I chose this book both from personal interest and because of its relevance to my counselling work. I was looking for language that could capture the emotional complexity of caring for someone who is still physically present but no longer quite the same. These relationships often bring a deep sense of disconnection, shifting in ways that are hard to articulate, and are marked by ongoing change and uncertainty.

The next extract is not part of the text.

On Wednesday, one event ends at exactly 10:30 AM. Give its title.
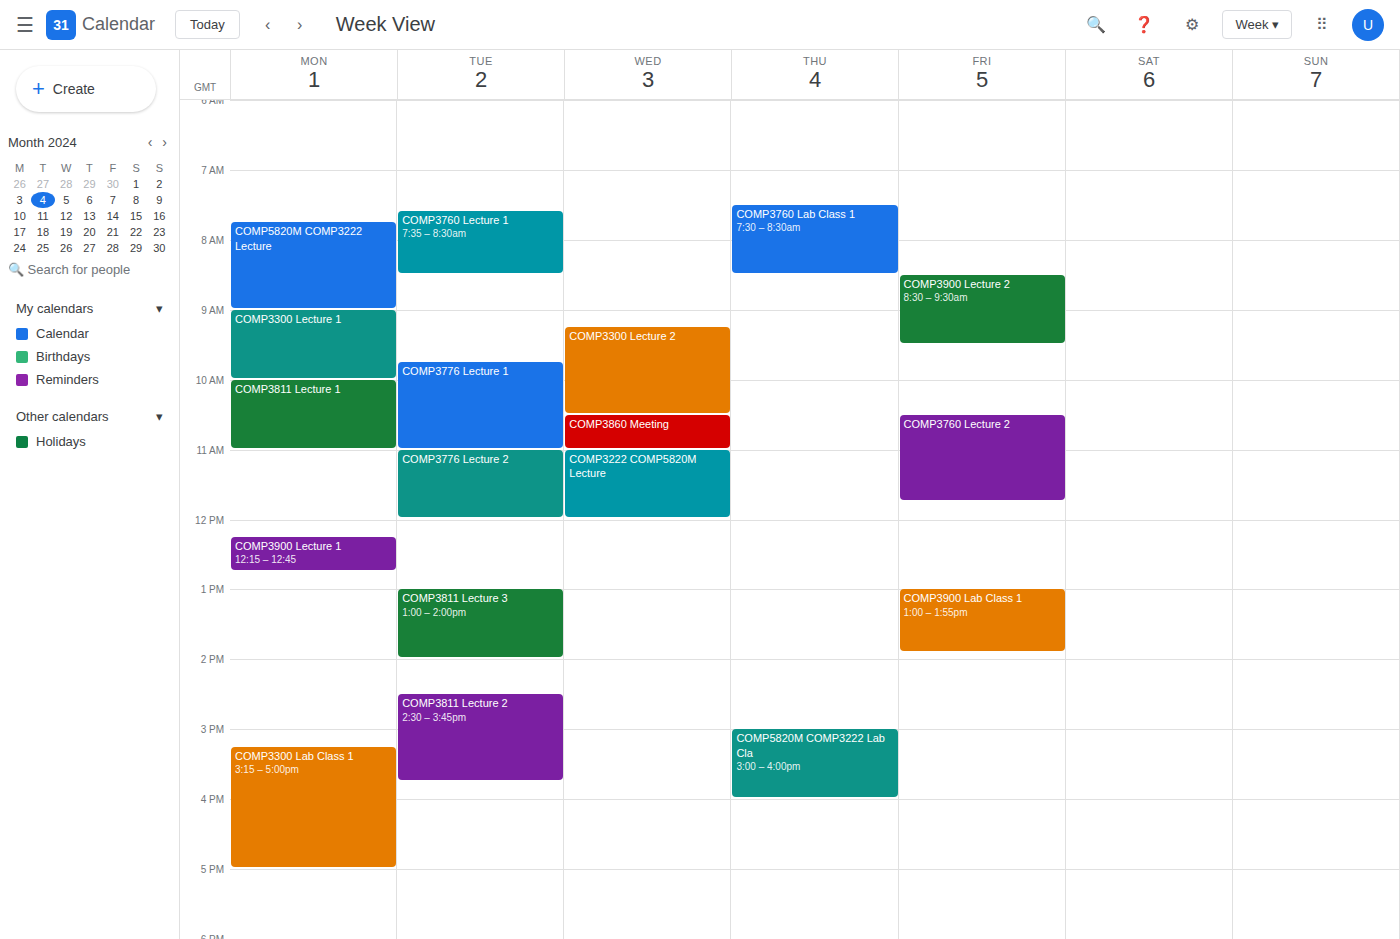
"COMP3300 Lecture 2"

The purpose of this book is to be a guide providing proven strategies for managing ongoing stress and grief.

 

Ambiguous Loss


The first concept I grasped from reading the book was that dementia creates ambiguous loss. Boss defines ambiguous loss as a grief without clear resolution - where the person you love is both here and not here. This uncertainty creates deep chronic stress. I often hear clients describe this disorienting duality. Boss offers language and strategies that support acceptance, not detachment.

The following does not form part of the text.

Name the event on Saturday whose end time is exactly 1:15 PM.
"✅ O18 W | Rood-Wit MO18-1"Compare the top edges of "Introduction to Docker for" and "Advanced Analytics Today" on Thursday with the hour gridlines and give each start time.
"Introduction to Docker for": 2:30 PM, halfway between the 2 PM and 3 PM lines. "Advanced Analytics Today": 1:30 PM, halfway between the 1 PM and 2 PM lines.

She defines the loss as “unclear; it has no resolution, no closure”. Articulating its’ unique and devastating nature being “physical or psychological, but in either case, a family member’s status as absent or present remains hazy.”  I have heard over and over carers describe the duality of their loved one’s simultaneous absence and presence. The confusion this creates - making sense is incredibly challenging. 


Her guidance is for carers to adjust their goals rather than to psychologically end the relationship, to try and shift their thinking so that it fits with the drastically changed relationship, accepting the ambiguity.  Through case studies, she compassionately describes how transformation supports the relationship for carer and the loved one.

 

The importance of a psychological family


Boss describes the modern American culture, common across many Western countries, where there can be an absence of nearby or supportive relatives. She encourages carers to create a “psychological family” - a chosen network of supportive friends, neighbours, or fellow caregivers. This being an expansion of the carer’s family, that they choose, who can be physically close and mentally and spiritually supportive.  This family extension provides the human connections which prevent loneliness and stave off the ill-effects that presents.


She dedicates a chapter to this, prompting reflection on who is emotionally present in your life. As a therapist, I often help clients explore how to strengthen or reimagine their support networks. I found this framing both practical and empowering.

 

The Good-Enough Relationship


Boss reminds us that no human relationship offers total presence. With dementia, this reality is amplified.  She guides that a carer can manage the debilitating impact of living with the incongruence of the absence and presence of a loved one with dementia by changing their thinking. 


She reframes the idea of a “good-enough” relationship - one that meets emotional needs without unrealistic expectations. Letting go of perfection isn’t giving up; it’s an act of compassion.


We live in a society where self-sufficiency is assumed and valued, and many aging people feel they should stay independent for as long as possible at a cost to themselves. We are all interdependent on others, and interdependent relationships are not necessarily unhealthy.


This chapter clearly articulates the need to share caring, using your psychological family to help maintain equilibrium and the need to evaluate when “good enough” stops being exactly that. 


In counselling clients have a reflective space to explore their changing relationship with their loved one and consider their options for maintaining a relationship that is “good enough”.

 

Recommendation


This book is accessible, wise, and deeply compassionate. Despite its age it does not feel dated. It can be read cover to cover or dipped into when support is needed. I recommend it to fellow therapists, carers, and anyone affected by dementia - directly or indirectly.



Book image - Loving Someone who has dementia by Pauline Boss
Loving Someone Who Has Dementia by Pauline Boss, PhD


As a self-help guide the reader will quickly resonate with the carer struggles that are comprehensively covered and be presented with thinking that can make a radical difference to the stress they carry with them.

 

Boss offers more than coping strategies; she helps us see how meaning and hope can still flourish, even through loss.